Securing Your Business in the Ever-Evolving Digital World
According to the 2020 Global Risk Report conducted by The World Economic Forum, cybercrime is one of the top ten risks facing mankind. By 2021, the world is predicted to spend over $1 Trillion on cybersecurity. Simultaneously, countries across the globe would have lost an estimated $6 Trillion to cybercrime. 2020 has demonstrated a universal shift to digital infrastructure – largely due to the effects of the coronavirus pandemic – and with this comes unprecedented risks of cyber attacks, data breaches and infiltration of unsecured networks. This begs the question: how do companies and individuals navigate the ever-evolving digital landscape and the escalated risks involved with operating online?
Nithen Naidoo, CEO and founder of Snode, believes that both the challenge and opportunity lies in the fact that we now live in a hyper-connected world. “Our phones connect us to our smart devices; and we all connect to each other at an unprecedented and instantaneous rate. As working from home is the new normal for many organisations, this unparalleled interconnectivity results in natural lapses in our defense. Gaining control of this heterogeneous architecture is the challenge. While the increased frequency of information transfer does create uncertainty, it can be used to our advantage – to predict various high-risk events.”
As such, agile, innovative and aggressive measures must be taken to defend our companies against the rapidly advancing attack strategies of cybercriminals. This means implementing always-on surveillance and real-time risk analysis for potential breaches and adjusting these strategies regularly to remain resilient. Naidoo attests that the power lies in utilising mathematics to process disparate data, from multiple sources, in any format, at scale – all in real-time. “Snode’s technology utilises predictive analytics in order to gain insight into high-risk prevailing patterns. This allows us to proactively respond to threats by detecting imminent high-risk events before they happen – on any device using any data source. This enables us to not only defend digital infrastructure, but go on the offensive to secure data networks from threats that may arise.”

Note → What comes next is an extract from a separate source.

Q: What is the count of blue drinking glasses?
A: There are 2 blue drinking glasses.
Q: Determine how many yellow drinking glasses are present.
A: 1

A key facet of the future of cybersecurity is the expansion of artificial intelligence and machine learning. Applied mathematics enables users to detect vulnerabilities before they are exploited, and simulated network attacks are employed to test the robustness of cyber defenses. However, this is just the tip of the iceberg: dynamic data and applied mathematics can be used to predict – and potentially prevent – global catastrophes. “Snode’s technology has the capability to perform crime prediction, and our unique approach to predictive analytics could also predict natural disaster, disease outbreak, threats to sovereign security or public safety. This includes combatting social evils such as human trafficking, organised crime, violent protest and acts of terrorism. All of this can be done using easily accessible, open sources of cyber intelligence. We were excited to showcase some of our exciting new technology at this year’s SA Innovation Summit.”
As cyber threats become more prevalent, companies must not only invest in cyber technology, but in cyber skills development. “As a startup, consistently adapting to the emergence of new threats is paramount to survival, and success. Fostering cybersecurity talent is imperative to this modus operandi, especially amongst the youth of our country. We are so committed to discovering and developing home-grown talent, and our South African-designed and developed technology is a testament to the potential and innovation of South Africans in the global digital defense space,” concludes Naidoo.